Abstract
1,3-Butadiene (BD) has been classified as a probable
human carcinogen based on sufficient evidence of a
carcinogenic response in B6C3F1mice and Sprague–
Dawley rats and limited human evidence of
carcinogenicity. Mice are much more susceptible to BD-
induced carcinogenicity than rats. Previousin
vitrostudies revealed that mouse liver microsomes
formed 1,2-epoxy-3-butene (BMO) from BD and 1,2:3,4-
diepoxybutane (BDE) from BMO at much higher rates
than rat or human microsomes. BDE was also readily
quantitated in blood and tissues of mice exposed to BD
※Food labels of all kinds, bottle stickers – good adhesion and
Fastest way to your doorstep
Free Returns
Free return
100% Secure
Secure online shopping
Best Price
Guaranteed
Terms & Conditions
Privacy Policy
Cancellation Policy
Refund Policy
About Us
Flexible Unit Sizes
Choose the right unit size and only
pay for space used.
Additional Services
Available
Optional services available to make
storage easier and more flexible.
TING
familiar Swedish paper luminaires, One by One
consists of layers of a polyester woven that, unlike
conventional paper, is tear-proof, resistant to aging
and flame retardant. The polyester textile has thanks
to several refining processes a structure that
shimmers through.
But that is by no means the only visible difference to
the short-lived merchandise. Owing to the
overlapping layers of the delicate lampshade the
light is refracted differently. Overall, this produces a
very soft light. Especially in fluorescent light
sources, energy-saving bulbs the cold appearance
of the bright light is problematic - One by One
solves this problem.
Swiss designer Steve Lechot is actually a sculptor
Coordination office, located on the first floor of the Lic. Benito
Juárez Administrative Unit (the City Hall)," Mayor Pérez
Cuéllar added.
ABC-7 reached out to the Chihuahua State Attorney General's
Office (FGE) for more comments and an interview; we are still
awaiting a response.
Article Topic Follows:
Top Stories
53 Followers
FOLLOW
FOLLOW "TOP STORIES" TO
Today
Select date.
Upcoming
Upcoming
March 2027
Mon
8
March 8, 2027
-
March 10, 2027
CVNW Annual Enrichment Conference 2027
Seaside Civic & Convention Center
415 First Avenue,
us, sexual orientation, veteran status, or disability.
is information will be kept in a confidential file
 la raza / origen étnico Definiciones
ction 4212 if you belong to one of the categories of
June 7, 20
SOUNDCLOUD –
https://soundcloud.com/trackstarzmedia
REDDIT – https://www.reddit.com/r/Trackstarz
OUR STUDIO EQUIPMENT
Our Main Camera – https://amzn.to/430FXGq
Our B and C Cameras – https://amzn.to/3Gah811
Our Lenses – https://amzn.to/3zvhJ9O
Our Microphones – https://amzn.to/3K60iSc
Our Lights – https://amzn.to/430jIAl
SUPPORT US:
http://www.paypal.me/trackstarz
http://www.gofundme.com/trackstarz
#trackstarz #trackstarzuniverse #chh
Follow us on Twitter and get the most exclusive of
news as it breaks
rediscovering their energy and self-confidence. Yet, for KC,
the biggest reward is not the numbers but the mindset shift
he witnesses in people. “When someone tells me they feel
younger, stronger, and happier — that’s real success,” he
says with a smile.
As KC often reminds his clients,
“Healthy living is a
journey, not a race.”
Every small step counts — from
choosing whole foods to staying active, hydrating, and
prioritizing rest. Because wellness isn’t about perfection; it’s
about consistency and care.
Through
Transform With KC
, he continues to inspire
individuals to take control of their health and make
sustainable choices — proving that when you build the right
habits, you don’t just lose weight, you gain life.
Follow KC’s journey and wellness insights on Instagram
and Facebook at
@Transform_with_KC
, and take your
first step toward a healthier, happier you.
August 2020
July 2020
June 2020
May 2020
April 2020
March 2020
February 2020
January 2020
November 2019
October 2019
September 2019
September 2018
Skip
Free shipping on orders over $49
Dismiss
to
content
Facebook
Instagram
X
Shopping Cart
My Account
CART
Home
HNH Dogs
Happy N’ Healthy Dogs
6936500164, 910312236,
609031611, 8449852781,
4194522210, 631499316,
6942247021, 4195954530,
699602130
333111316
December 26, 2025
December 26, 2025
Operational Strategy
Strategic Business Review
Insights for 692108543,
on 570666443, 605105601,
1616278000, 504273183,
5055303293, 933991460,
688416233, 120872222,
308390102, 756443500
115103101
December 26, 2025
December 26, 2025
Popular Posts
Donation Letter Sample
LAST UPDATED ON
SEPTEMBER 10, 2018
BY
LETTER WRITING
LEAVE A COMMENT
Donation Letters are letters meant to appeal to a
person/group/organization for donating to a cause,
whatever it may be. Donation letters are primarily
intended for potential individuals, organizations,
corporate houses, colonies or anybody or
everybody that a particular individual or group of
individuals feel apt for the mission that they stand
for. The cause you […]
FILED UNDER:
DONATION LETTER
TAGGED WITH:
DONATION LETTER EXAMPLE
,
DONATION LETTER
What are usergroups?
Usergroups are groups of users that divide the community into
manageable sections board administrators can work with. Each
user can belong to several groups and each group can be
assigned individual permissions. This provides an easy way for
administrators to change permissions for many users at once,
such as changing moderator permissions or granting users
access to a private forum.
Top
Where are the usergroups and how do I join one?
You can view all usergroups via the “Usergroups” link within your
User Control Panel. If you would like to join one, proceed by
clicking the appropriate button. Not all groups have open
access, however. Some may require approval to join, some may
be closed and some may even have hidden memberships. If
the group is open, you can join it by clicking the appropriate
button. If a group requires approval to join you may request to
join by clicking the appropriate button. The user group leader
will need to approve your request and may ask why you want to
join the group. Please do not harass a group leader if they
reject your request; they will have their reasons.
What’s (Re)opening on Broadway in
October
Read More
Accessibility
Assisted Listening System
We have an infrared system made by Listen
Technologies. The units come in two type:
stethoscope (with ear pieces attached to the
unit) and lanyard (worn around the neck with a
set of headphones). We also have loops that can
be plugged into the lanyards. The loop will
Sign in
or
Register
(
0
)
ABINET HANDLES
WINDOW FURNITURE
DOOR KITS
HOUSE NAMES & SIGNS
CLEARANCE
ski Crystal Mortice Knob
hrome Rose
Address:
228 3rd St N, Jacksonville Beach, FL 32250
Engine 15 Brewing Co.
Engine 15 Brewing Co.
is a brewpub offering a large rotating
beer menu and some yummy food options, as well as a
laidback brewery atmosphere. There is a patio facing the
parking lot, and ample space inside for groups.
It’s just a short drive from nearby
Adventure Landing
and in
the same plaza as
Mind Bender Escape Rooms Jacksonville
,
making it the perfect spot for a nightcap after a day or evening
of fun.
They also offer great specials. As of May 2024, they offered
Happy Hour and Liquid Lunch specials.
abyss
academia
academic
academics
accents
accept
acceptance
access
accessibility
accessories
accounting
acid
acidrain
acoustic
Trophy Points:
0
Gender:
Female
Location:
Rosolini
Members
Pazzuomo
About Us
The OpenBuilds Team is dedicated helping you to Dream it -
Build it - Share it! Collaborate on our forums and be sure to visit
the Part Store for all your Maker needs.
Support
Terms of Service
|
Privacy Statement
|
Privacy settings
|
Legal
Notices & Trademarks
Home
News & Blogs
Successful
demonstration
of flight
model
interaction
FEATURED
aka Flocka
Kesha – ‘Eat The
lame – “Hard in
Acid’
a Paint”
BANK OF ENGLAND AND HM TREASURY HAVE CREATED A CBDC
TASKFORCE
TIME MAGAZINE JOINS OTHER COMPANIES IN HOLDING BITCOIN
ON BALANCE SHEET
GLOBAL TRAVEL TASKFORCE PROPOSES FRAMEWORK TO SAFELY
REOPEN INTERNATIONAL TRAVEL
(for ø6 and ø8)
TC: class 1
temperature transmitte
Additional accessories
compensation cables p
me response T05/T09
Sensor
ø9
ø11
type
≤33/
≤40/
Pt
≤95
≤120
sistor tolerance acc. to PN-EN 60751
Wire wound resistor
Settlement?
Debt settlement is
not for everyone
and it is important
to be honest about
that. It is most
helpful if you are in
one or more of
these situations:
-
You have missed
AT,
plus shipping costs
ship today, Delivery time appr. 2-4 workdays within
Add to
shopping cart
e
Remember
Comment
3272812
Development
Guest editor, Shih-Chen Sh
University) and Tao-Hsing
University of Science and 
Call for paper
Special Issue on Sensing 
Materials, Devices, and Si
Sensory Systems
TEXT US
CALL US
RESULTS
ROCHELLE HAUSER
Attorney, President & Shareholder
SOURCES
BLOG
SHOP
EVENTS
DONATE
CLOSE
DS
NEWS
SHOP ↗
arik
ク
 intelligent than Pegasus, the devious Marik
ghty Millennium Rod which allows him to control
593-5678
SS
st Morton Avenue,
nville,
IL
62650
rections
------------------------------------------------------------
**Required action:**
Set down exactly the lines of the data above, beginning with the line that has "intended for potential" and ending with the line that has "What are usergroups?", and no others.

**Response to the exercise:**
intended for potential individuals, organizations,
corporate houses, colonies or anybody or
everybody that a particular individual or group of
individuals feel apt for the mission that they stand
for. The cause you […]
FILED UNDER:
DONATION LETTER
TAGGED WITH:
DONATION LETTER EXAMPLE
,
DONATION LETTER
What are usergroups?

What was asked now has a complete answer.